SWAG: Embracing the Scientific Wild-Ass Guess
Whether or not you’re a person who makes New Year’s Resolutions, it can be hard to resist the blank slate offered by January 1. The first few weeks of the year feel suited to reflection and planning. (This is especially true if you’re managing a business and your fiscal year happens to correspond with the calendar year.) If you’re taking some time to assess or reassess your priorities and goals right now, this post is for you.
Any time you’re crafting a plan for the future, you’re taking a guess. You’re making a prediction based on the set of information that’s currently available to you. For example, one obvious place this comes up for PatronManager (as a technology company) is in planning the product development roadmap. The team weighs many different factors, evaluating which features are most important or would have the most benefit for clients, and estimating how much work each feature would take to build and deliver. That last part is where the SWAG comes in.
SWAG stands for Scientific Wild-Ass Guess, a term that acknowledges the two key aspects of making this kind of estimation: It should be scientific i.e., based on some form of data or past experience, but it’s also wild, inherently imprecise (unless you have the benefit of a time machine).

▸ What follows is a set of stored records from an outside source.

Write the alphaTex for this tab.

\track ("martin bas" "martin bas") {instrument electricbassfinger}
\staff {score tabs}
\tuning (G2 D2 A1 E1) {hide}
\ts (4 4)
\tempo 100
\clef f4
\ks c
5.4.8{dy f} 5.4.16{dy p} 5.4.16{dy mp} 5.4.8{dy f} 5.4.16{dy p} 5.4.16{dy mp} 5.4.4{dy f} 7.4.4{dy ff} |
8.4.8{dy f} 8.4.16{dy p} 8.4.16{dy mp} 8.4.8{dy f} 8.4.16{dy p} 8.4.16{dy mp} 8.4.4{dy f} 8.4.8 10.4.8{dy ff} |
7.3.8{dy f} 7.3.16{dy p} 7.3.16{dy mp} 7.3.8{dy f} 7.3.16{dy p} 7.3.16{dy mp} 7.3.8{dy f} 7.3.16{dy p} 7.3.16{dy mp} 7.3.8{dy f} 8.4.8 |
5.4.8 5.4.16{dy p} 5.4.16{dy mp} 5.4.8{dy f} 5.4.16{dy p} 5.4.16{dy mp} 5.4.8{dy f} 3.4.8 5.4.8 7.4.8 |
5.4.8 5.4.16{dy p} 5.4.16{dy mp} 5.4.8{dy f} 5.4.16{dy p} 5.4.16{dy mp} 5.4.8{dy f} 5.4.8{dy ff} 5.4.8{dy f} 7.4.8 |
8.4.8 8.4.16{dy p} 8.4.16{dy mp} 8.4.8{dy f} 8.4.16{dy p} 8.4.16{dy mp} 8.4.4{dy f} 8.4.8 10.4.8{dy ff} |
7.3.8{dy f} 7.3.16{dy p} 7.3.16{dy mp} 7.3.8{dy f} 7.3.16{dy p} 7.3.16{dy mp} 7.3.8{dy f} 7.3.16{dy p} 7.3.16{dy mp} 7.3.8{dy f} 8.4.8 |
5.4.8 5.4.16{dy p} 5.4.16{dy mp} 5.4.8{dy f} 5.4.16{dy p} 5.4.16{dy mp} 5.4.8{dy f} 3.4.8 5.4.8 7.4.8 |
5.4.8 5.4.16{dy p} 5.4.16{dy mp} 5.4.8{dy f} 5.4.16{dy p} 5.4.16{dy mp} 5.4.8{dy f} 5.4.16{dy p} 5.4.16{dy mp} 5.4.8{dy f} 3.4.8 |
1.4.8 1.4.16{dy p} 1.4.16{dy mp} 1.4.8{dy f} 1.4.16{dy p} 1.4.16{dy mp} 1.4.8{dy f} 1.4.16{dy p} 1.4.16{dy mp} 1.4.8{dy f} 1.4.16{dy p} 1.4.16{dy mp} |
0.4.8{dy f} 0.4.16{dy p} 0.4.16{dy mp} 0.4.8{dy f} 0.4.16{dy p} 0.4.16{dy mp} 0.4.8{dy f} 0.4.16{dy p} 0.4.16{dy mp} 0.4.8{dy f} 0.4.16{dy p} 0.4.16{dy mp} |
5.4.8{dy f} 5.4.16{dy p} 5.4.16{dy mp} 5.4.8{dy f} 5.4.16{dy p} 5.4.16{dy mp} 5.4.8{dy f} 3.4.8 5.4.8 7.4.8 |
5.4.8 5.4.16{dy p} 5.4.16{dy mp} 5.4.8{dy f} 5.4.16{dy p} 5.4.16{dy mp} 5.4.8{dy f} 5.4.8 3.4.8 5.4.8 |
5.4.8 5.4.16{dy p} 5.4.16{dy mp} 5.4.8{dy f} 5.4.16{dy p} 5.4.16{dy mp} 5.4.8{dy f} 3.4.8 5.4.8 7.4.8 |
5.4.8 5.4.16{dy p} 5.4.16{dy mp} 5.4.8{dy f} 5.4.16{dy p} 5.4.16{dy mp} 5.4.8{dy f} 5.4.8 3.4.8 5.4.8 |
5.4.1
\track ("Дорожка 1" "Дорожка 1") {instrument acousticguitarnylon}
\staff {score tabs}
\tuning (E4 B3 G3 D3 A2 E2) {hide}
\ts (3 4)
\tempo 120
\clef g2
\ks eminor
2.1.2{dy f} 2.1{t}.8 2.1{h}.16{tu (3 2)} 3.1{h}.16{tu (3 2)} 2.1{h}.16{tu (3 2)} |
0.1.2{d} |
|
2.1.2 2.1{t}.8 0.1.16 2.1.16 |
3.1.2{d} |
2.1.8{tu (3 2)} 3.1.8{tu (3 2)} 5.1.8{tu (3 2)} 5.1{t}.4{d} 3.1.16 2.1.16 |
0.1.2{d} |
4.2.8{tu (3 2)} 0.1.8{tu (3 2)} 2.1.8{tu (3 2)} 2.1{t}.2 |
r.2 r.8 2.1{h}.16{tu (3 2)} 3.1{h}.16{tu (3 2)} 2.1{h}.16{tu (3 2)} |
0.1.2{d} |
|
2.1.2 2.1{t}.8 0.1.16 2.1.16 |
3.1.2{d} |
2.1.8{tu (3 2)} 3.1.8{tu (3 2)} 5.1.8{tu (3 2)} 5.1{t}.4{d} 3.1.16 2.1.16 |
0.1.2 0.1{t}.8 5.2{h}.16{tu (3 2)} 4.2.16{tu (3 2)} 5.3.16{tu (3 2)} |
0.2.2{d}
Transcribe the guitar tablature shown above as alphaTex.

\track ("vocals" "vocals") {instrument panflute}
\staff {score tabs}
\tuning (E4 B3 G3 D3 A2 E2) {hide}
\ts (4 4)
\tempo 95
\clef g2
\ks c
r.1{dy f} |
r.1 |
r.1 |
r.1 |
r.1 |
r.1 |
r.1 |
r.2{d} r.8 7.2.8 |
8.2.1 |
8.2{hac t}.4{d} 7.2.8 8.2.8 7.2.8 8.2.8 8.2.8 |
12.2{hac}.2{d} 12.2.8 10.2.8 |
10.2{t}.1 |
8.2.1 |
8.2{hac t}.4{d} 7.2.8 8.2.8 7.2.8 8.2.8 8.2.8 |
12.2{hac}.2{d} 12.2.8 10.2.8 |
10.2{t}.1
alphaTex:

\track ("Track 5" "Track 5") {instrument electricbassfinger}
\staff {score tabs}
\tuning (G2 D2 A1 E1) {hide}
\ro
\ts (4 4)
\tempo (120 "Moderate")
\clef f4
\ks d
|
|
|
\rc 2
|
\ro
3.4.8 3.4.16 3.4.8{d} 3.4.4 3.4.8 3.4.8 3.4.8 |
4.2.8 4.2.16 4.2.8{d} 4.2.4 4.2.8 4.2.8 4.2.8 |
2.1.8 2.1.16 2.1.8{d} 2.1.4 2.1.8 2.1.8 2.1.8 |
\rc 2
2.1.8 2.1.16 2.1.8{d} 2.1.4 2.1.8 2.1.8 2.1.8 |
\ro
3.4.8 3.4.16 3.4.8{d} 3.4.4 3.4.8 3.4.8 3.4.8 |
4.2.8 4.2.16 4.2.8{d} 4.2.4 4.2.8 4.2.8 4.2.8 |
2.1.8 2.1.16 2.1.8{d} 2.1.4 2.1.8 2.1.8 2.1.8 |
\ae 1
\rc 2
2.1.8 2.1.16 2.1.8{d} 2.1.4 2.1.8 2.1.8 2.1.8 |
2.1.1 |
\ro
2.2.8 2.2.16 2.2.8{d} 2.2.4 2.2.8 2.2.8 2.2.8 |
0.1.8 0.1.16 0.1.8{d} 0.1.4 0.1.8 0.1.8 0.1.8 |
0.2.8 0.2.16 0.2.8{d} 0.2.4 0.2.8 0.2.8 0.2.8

When our product team is assessing how many weeks of work it might take to build feature X, it’s impossible to be completely accurate, since there’s always room for unknowns or unforeseen challenges. Instead, the team is aiming for a SWAG. A SWAG is better than a total stab in the dark (that would just be a “WAG”) — it’s an educated guess based on existing information, usually in the form of a rough “spec” document describing the feature and reviewed by the engineering team. That’s the science behind the estimate.
The Wikipedia page for SWAG offers “silly wild-ass guess” as an alternative meaning for the acronym, but I strongly caution you against that interpretation! Embrace some science in your art — if your WAGs feel silly, you’re doing it wrong.
SWAGs are everywhere. You follow this process naturally in many cases. When you’re budgeting for a new fiscal year, you’re making lots of projections about revenue and expenses. Some recurring items have a high degree of certainty, but other items are less predictable. Unless you’re just closing your eyes and typing random numbers in your spreadsheet (not recommended!), you’re using history to drive your future predictions. Now that you know there’s a term for this work, it’s worth formalizing it. What’s the science behind your guessing?